Der Verlust des Gehörs nebst Umzug in eine neue Stadt stellen Cece vor eine ganz besondere Herausforderung. Mit ihrem Hörgerät sieht sie anders aus, bei Treffen mit anderen Kindern versteht sie oft nur wenig. Denn das normale Hörgerät hilft zwar lauter zu hören. Doch lauteres Hören trägt nicht dazu bei, dass die Worte richtig ankommen. Cece muss zusätzlich auf die Lippenbewegungen, Gesten und Mimiken ihrer Mitmenschen achten. Sie muss wie ein Detektiv kombinieren, wie die Worte zu dem, was sie sieht, passen, um die Sätze zu verstehen. Ihr hilft es nicht, wenn jemand mit dem Rücken zu ihr spricht, wenn ihr Gegenüber einen Bart trägt oder übertriebene Lippenbewegungen macht. Doch all das möchte man natürlich auch nicht immer erklären müssen.
Mit jeder dieser Herausforderungen, auch wenn diese nicht immer einfach sind, geht Cece unglaublich gut um. Sie versucht zu verstehen, auch, wenn es nicht immer leicht ist. Sie freut sich über die bunte Tasche, die mit dem neuen Hörgerät daherkommt, auch wenn das Gerät sie vor Probleme im Alltag stellt. Beim Arzt bekommt sie für die lange Wartezeit einen Lolli als Belohnung. Das war doch die Mühe wert. Die Kinder unterhalten sich nachts noch im Dunkeln und Cece versteht nichts? Naja, dann kann sie auch das Gerät ausmachen und hört somit das Schnarchen der anderen nicht.
Cece versteht es auch, der Realität durch ihre Fantasie zu entfliehen. Sie sieht sich wie einen Superhelden. Denn Superhelden sind zwar auch Außenseiter, weil sie anders sind, aber sie haben Fähigkeiten, die sie zu etwas ganz Besonderem machen. So kann Cece beispielsweise durch das Mikrofon hören, wenn ihre Lehrerin sich außerhalb des Klassenzimmers mit Kollegen austauscht. Cece kriegt sogar mit, wenn sich ihre Lehrerin auf die Toilette begibt und muss dann jedes Mal ein wenig lachen.
Neben dem Thema Gehörverlust greift die Autorin aber auch andere Themen auf. So erzählt sie von unterschiedlichen Arten von Freundschaften. Eine Freundin z.B. will immer nur bestimmen. Sie hat einen ganz gruseligen Humor und findet, dass sie wesentlich besser aussieht als Cece. Dann gibt es noch eine Freundin, die zwar deutlich netter ist, aber ständig so übertrieben laut spricht und komische Lippenbewegungen macht und letztlich noch das Mädchen von nebenan, das Cece behandelt wie alle anderen auch. Besonders gefallen hat mir die Art, wie Cece mit diesen unterschiedlichen Charakteren umgeht. Sie reagiert nie gemein oder bösartig. Sie distanziert sich eher beiläufig ohne andere Menschen mit ihrem Verhalten zu verletzen und sucht sich instinktiv diejenigen aus, die ihr guttun.

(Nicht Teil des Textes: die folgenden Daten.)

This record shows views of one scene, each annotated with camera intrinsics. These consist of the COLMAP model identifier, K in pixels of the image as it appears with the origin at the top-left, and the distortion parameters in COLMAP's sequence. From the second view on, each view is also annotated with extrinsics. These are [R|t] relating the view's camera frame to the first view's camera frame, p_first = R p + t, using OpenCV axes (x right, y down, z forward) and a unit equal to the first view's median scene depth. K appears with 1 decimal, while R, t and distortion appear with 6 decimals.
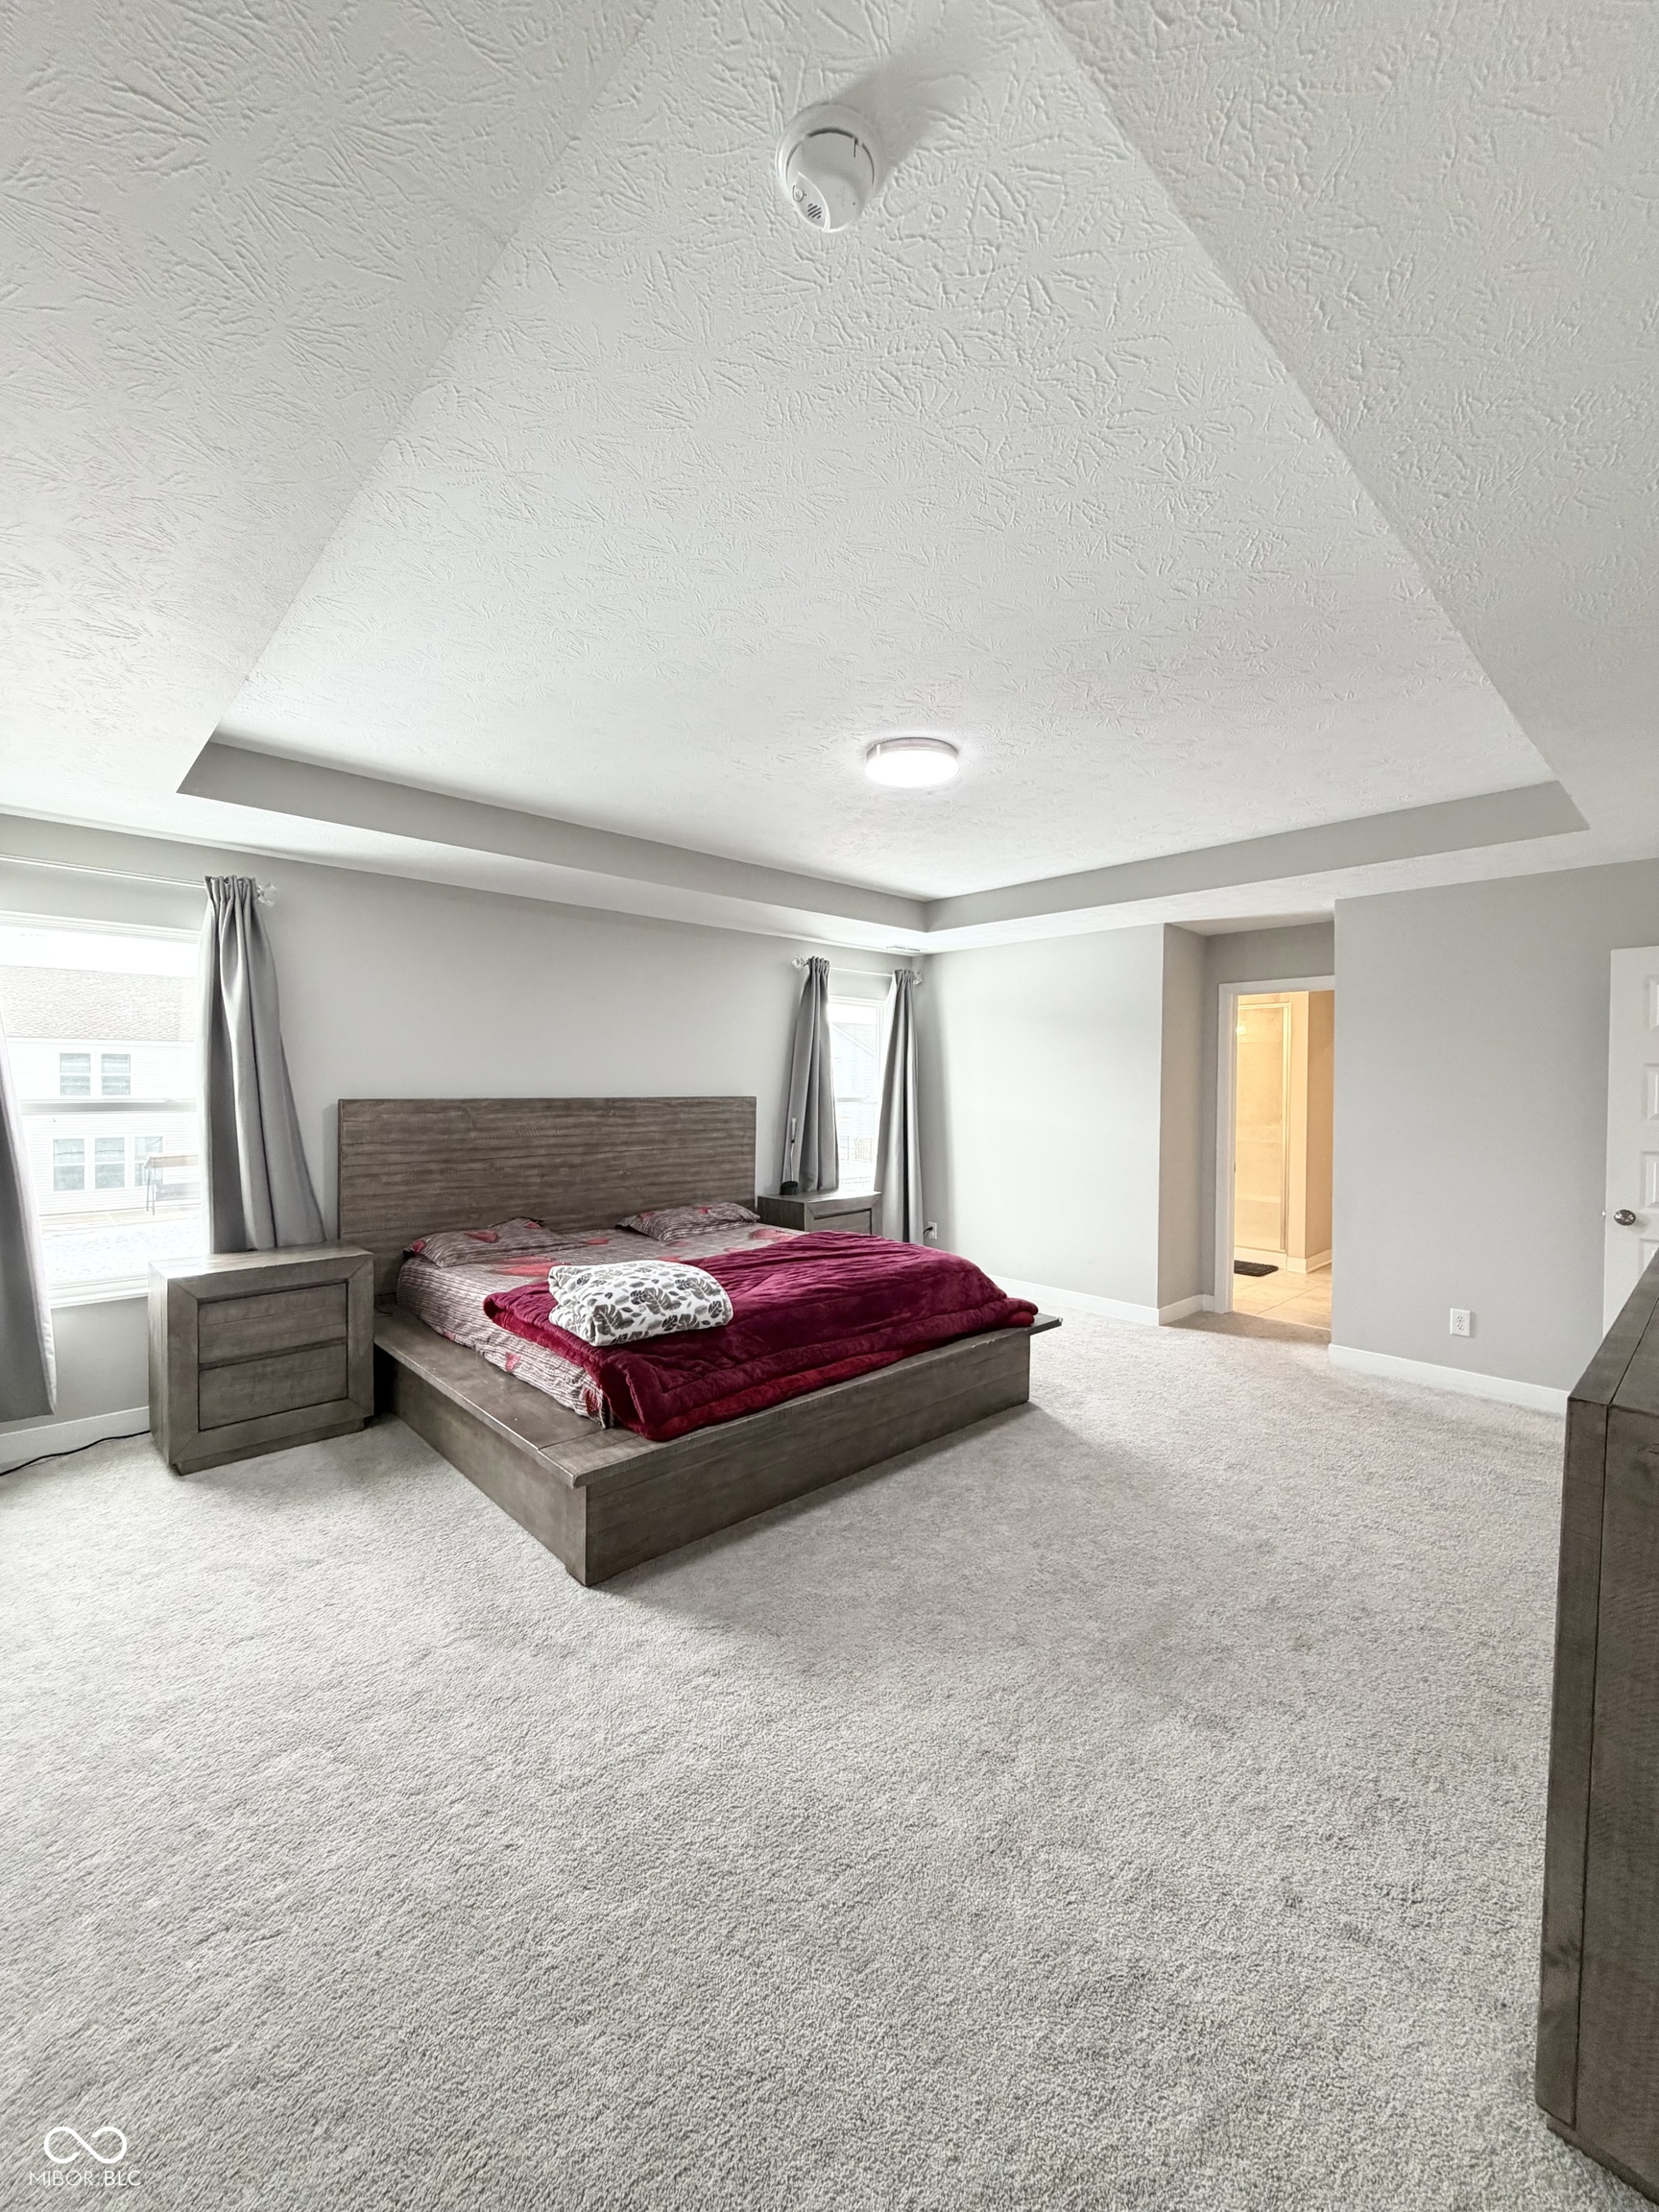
lens RADIAL K [[880.3, 0, 833.0], [0, 880.3, 1109.0], [0, 0, 1]] dist [0.000462, 0.000057]
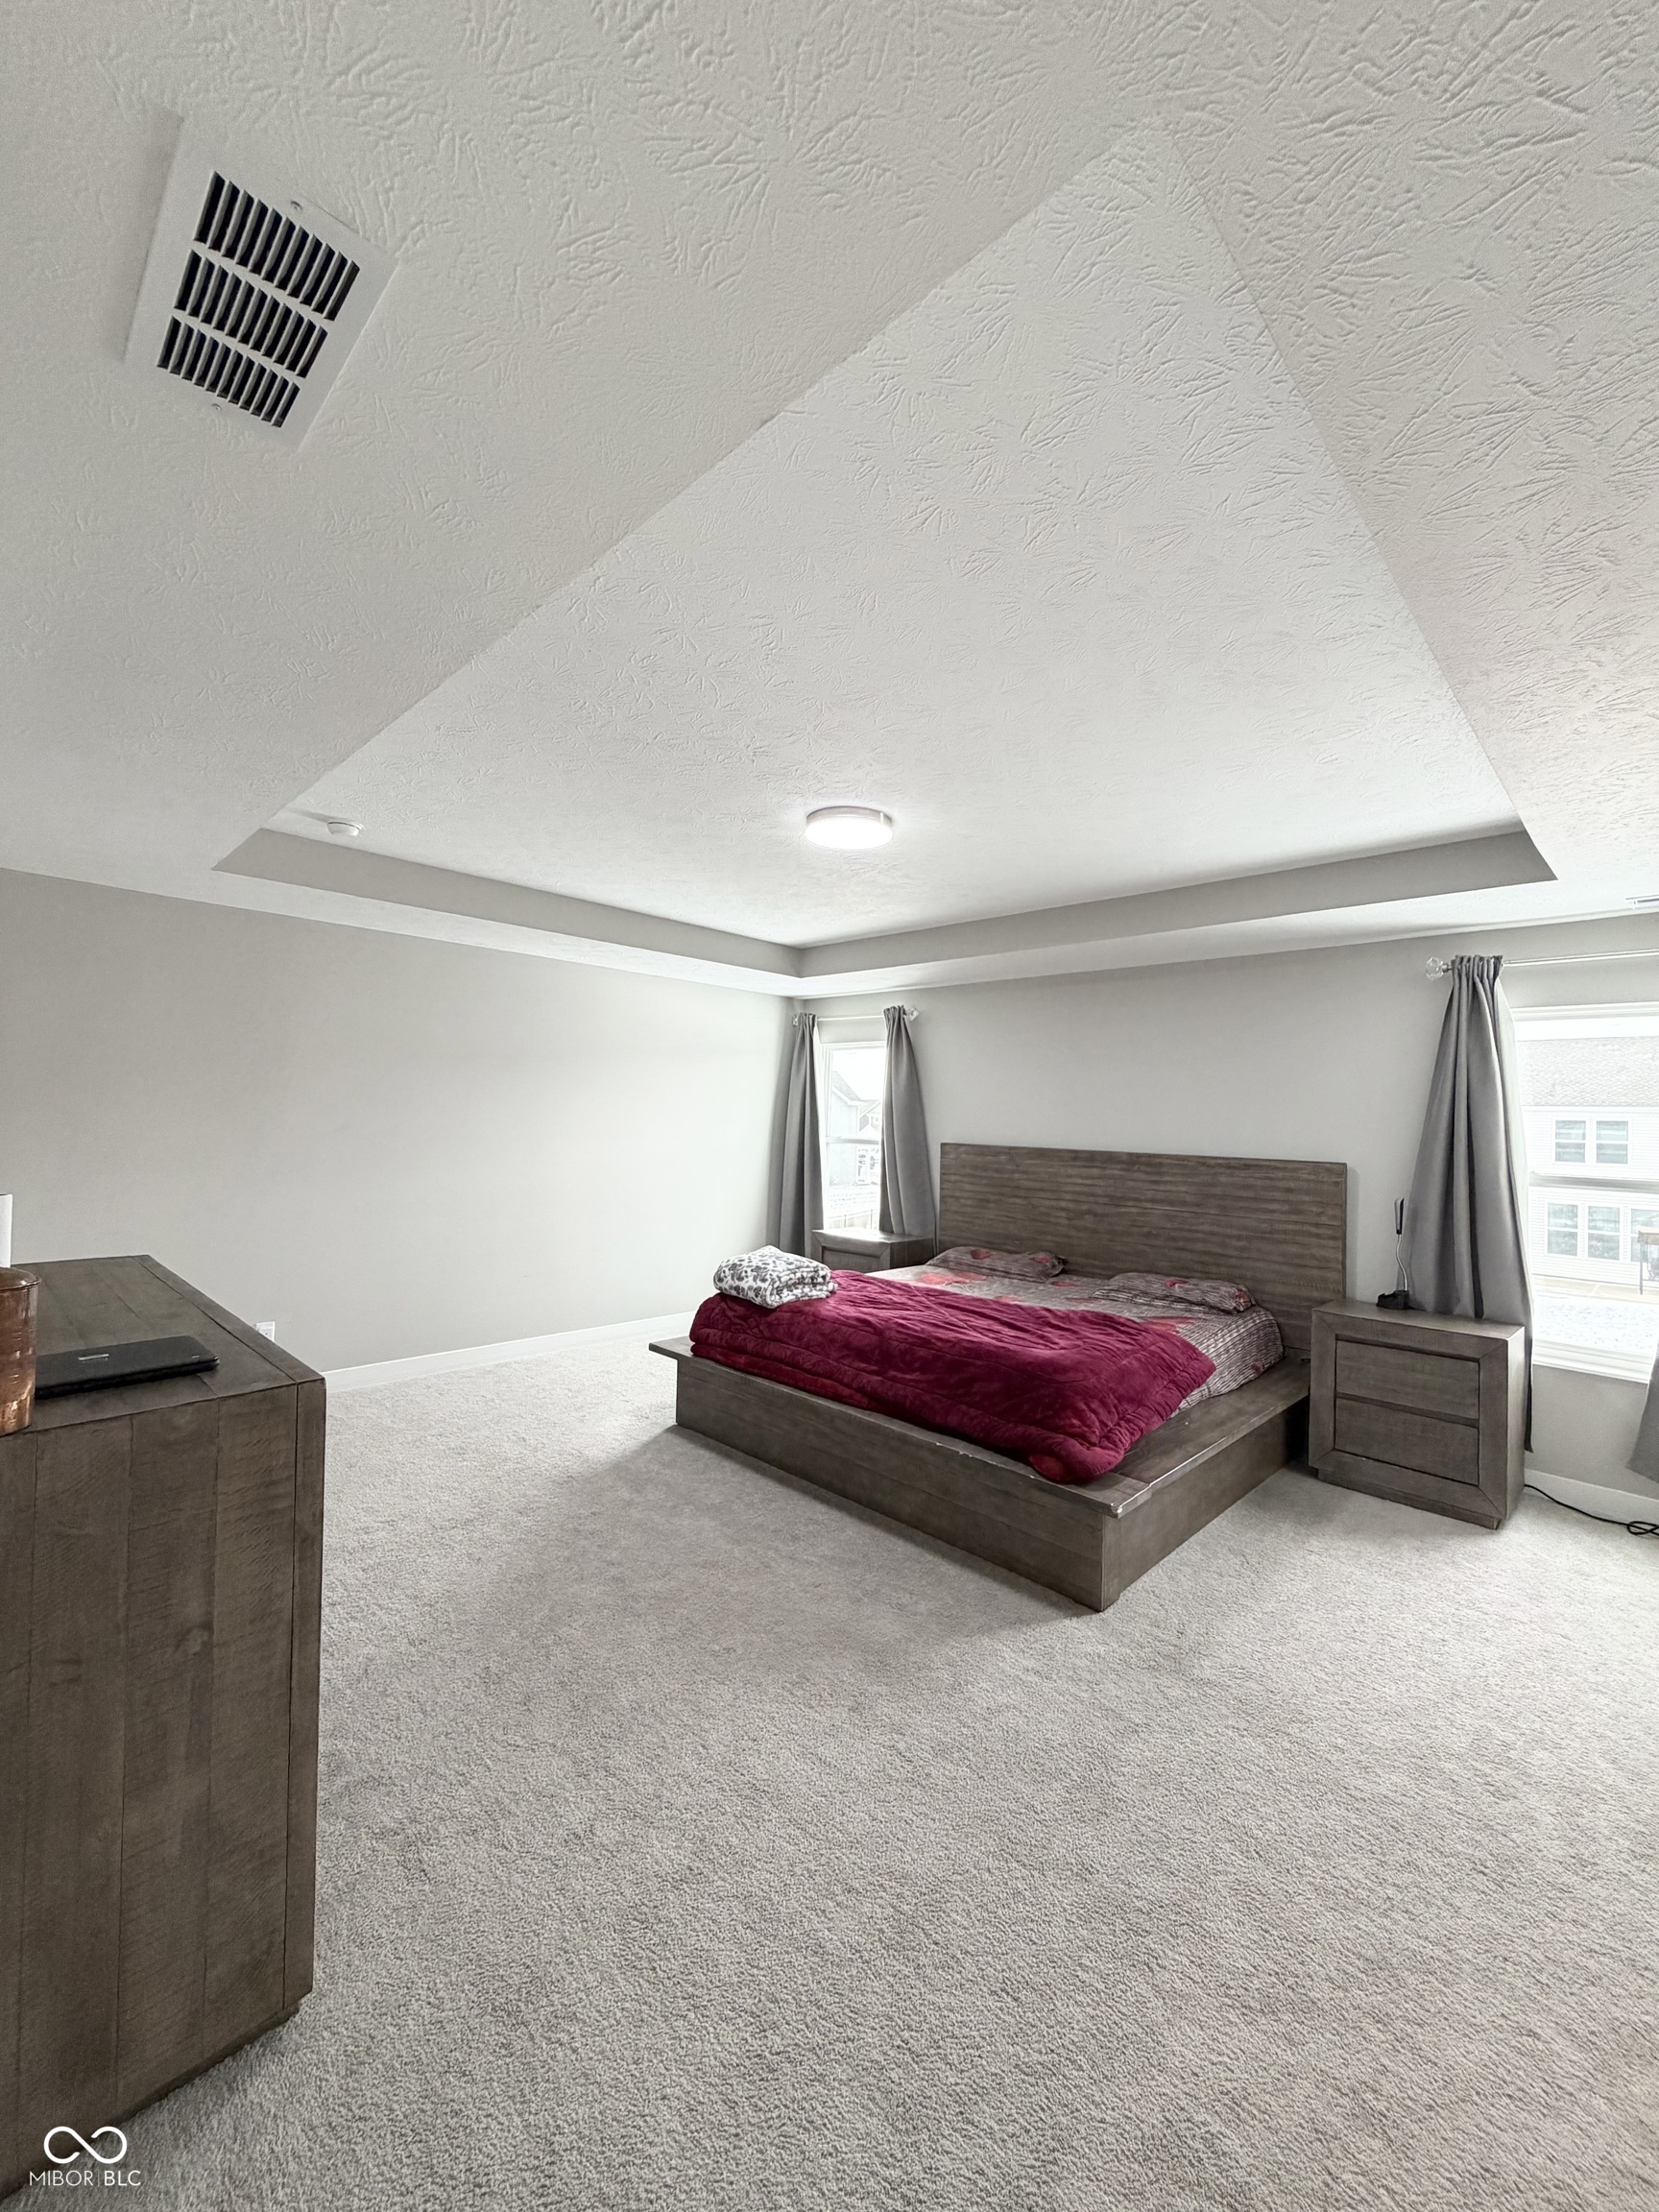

Auch die erste Liebe wird in diesem Buch thematisiert. Cece verliert auch hier ihr Herz an einen Jungen, den viele liebenswerte Eigenschaften prägen.
Fazit:
Bei "El Taubinio" handelt es sich um eine autobiographische Graphic Novel. Der Autorin gelingt es, viele liebenswerte und interessante Figuren zu erfinden. Cece verliert im Alter von vier Jahren ihr Gehör und muss sich ab diesem Zeitpunkt an viele Veränderungen gewöhnen.
Kindgerecht erzählt die Autorin, wie diese Veränderungen auf Cece wirken. Cece findet neue Freunde, distanziert sich von Menschen, die ihr nicht guttun. Ihr gelingt es, aus ihrem Anderssein Lebenssubstanz zu gewinnen.
Dem Buch gelingt es, die benötigte Resilienz zu verdeutlichen, die es braucht, um schwierige Zeiten zu überstehen.
Das Werk ist durchaus geeignet, um sich vor allem über Gehörlosigkeit zu informieren und das auf eine inspirierende und herzerwärmende Art und Weise.
"El Taubinio" ist einerseits kindgerecht geschrieben, wird aber auch bei erwachsenen Leser/innen gut ankommen. Unbedingte Leseempfehlung!